【 努 力 賞 】

【テーマ:私の背中を押してくれたあの一言】
父無職と言わせないで
岩手県 iwate駒 67歳

就職して10年ほど経った28歳の時でした。足の筋肉疲労の回復が遅いので診察を受けると、治療法が無い難病の筋ジストロフィーと診断された。体中の筋肉が衰え、やがてはひとりで何もできない寝たきりや、呼吸困難の症状を引き起こす進行性の重篤な疾患だった。

青年期に発症するこのタイプは、手足の筋力が徐々に奪われるため、仕事や家事を続けることを困難としている。病気の宣告を受容できず、何か所もの病院を巡り治療法が無いとの診断に、絶望や生きがいを失い、仕事が無理と早々に退職している人もあった。

進行性筋ジストロフィーとはどの様な病気なのか理解できず戸惑い、将来への不安で悩み苦しみました。子どもたちはまだ幼く、病気を理由に子育てを諦めることはできなかった。

たとえ病気治療のため仕事を休んでも、体が元に戻る保証も無く、再就職の道さえないと思った。筋力低下の緩和できる対策の一つとして、リハビリなどで体を動かすことがあり、仕事を続けることこそ大切だと思った。できる限り仕事を続け、障害の進行と競争する道に賭けることとした。徐々に進行する筋力低下に、自分の精神力がどこまで耐えられるのか不安もあったが、障害を抱えて仕事を続ける自分との戦いでもあった。
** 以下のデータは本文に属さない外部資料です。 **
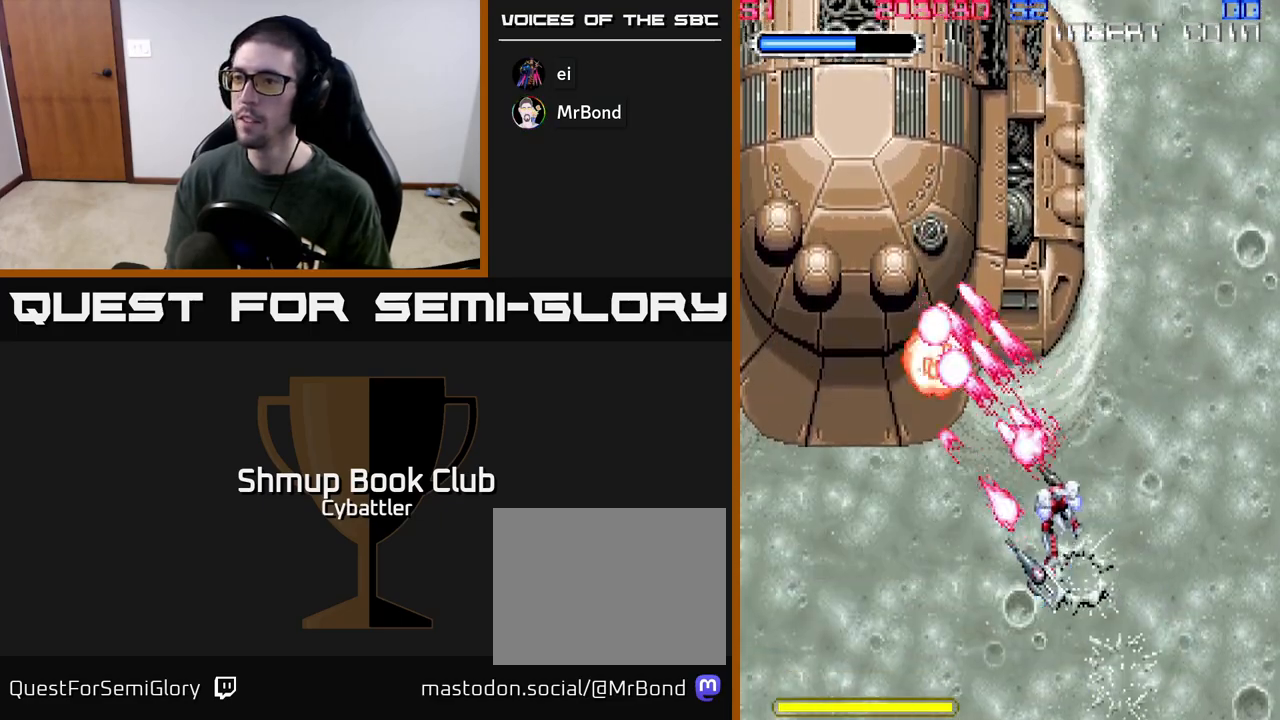
{"buttons": ["A", "DPAD_UP"], "left_stick": "center", "right_stick": "center", "events": [[350, "DPAD_DOWN", "up"], [367, "DPAD_RIGHT", "up"], [400, "DPAD_UP", "down"]]}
床の段差に躓いて転び、和式トイレから立ち上がることが出来ず助けを呼んだこと。朝出勤した職場の階段を突然上れない時もあった。手すりに掴まり、四つん這いになって上ったことなど辛く悲しいことが思い出される。

「無理するな、休め。治ってからまた働けば良いのに」と、その姿を心配した同僚は声を掛けてくれたが、辛い一言だった。入院してもこの症状の回復は無い。病気の理解が得られないことから、無謀な行動にしか映らなかったのだろう。

今できることに最善を尽くすことを心がけた。石川啄木の歌「こころよく/我にはたらく仕事あれ/それを仕遂げて死なむと思ふ」の歌を思い出し、心の支えとした。
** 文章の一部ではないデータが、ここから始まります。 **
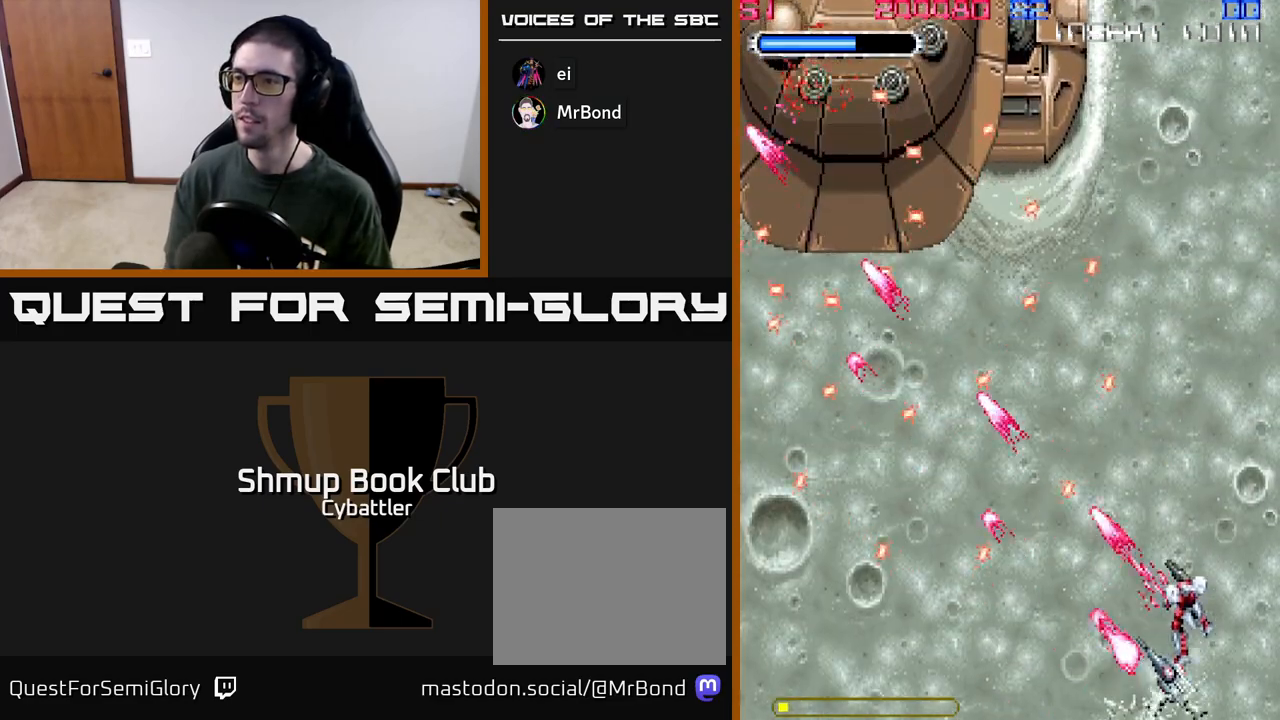
{"buttons": ["A", "DPAD_UP"], "left_stick": "center", "right_stick": "center", "events": [[133, "DPAD_RIGHT", "down"], [150, "DPAD_UP", "up"], [250, "DPAD_DOWN", "down"], [283, "DPAD_RIGHT", "up"], [367, "DPAD_DOWN", "up"], [367, "DPAD_RIGHT", "down"], [400, "DPAD_UP", "down"], [417, "DPAD_RIGHT", "up"]]}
職場ではスロープや車いすトイレの設置、私の働く場所を一階にする配慮もあった。積雪と路面凍結する冬場は通勤が困難だ。同僚らは駐車場所の除雪などの協力があったお蔭で、休まず通い続けることができ感謝している。

不自由な体のため差別や格差もあり悔しい思いもした。でも、自分が得意とした仕事の分野ではみんなに信頼され、不自由になっていく体を労わってくれる喜びもありました。

身体障害は杖歩行から車いすを使用する重度身体障害者となり、働き続ける体力的な限界が幾度となくあった。娘には大学進学の際「何時でも辞めて良い」と約束をした。しかし、卒業間近になると「就職試験の面接に、父無職と言わせないで」「私の就職が決まるまで頑張って」と、子どもから励ましの言葉が返ってきた。

この言葉が仕事を限界まで続ける原動力になった。定年まであと8年の52歳の春、娘から卒業と就職決定のお知らせに喜び、安心して退職することができました。

残された機能を限界まで活かし、働き続けた達成感は格別な喜びと懐かしい思い出であり人生の宝物としている。